Diverse approaches suit different goals

A truly original idea is a rare and precious thing. Sometimes one might emerge after a programme of concentrated investigation, but an outsider’s viewpoint – freed from the shackles of convention – can also be disruptively fruitful.

RSC Emerging Technology Award 2016

Source: Royal Society of Chemistry

However, this process of creativity is hard to tame. Efforts to formalise it toe the fine line between encouraging and stifling imagination. It’s no surprise, then, that different organisations are taking numerous different approaches. As companies become more accepting of the ideas of ‘open innovation’ and ‘pre-competitive’ collaboration, those approaches may start to become a little more adventurous.

Partnerships between companies and universities, or even between competing firms, can advance basic science and understanding of intractable problems much faster than any of those institutions working separately, opening up better opportunities that all parties can then compete to exploit and commercialise. These can range in scale and scope. Some create institutions with hundred million dollar investments like BP’s broad-remit International Centre for Advanced Materials, Unilever’s Materials Innovation Factory in Liverpool, or Novo Nordisk’s diabetes-focused Oxford research centre. They could be facilitated by public investment, like the UK’s Catapult centres, or the Fraunhofer institutes in Germany.

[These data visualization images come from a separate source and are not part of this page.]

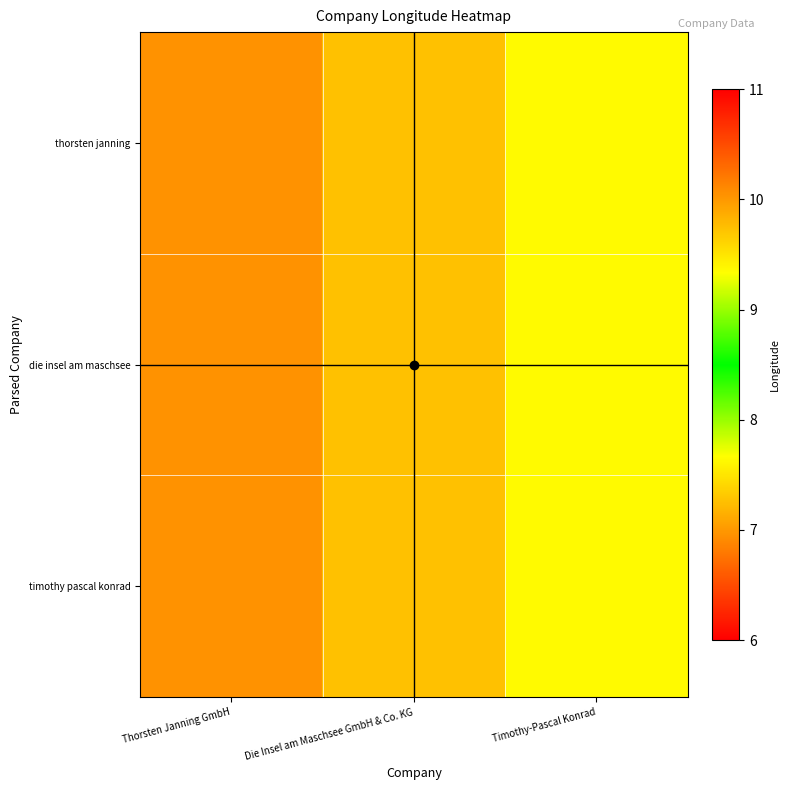

Reading left to right, what are all the values shown in this chart?

thorsten janning: Thorsten Janning GmbH=7.0	Die Insel am Maschsee GmbH & Co. KG=9.7	Timothy-Pascal Konrad=9.4
die insel am maschsee: Thorsten Janning GmbH=7.0	Die Insel am Maschsee GmbH & Co. KG=9.7	Timothy-Pascal Konrad=9.4
timothy pascal konrad: Thorsten Janning GmbH=7.0	Die Insel am Maschsee GmbH & Co. KG=9.7	Timothy-Pascal Konrad=9.4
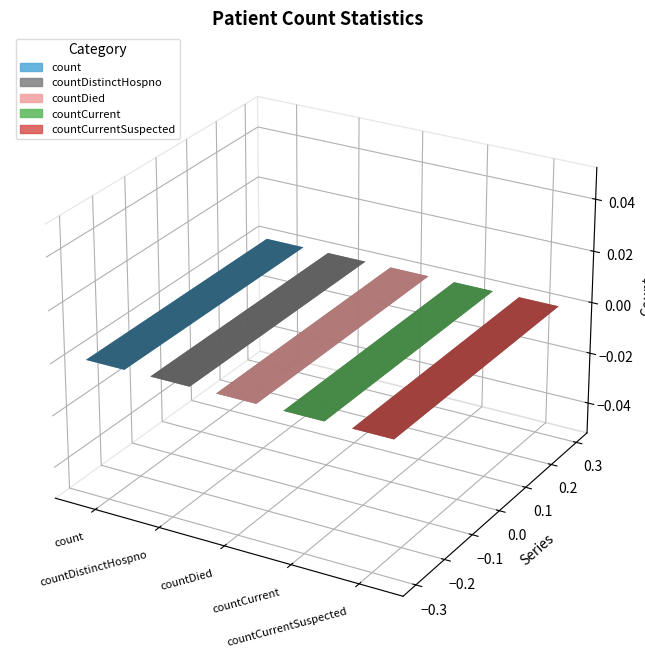

Rank the categories by value from lowest to highest.

countCurrentSuspected, countDistinctHospno, countCurrent, countDied, count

Others involve more targeted, smaller scale collaboration.

But partnerships still involve an element of planning and groundwork – for a start you need to know who you want as your partners. The cut-and-thrust of an open competition, with entrants from all quarters vying for backing of their ideas, brings a different kind of freedom to explore unconventional directions. Several such competitions exist, including the Royal Society of Chemistry’s Emerging Technologies (open until 13 March) and AkzoNobel’s Imagine Chemistry (open until 16 March). The RSC casts a net across technologies in the broad categories of health; energy and environment; food and drink; and materials and enabling technologies. AkzoNobel’s categories are more closely aligned to its speciality chemicals interests, but range from reducing wastewater at chemical plants to improving plastics recycling and taming highly reactive chemistry.

The formats are broadly similar – aspiring entrants (individuals, academics or small businesses) submit their ideas for scrutiny by an expert panel. Some are invited to progress further – through workshops with AkzoNobel scientists and an intensive ‘accelerator event’ in the case of Imagine Chemistry, or at a pitching contest as part of the RSC’s Chemistry Means Business event. The victors receive financial and operational support – tapping expertise from multinational partner companies in the Emerging Technologies competition, along with a cash prize, or entering more formal collaborations with AkzoNobel.

But importantly, such competitions actively court fresh ideas from unexpected sources, and to solve the biggest challenges, we’ll need all the help we can get.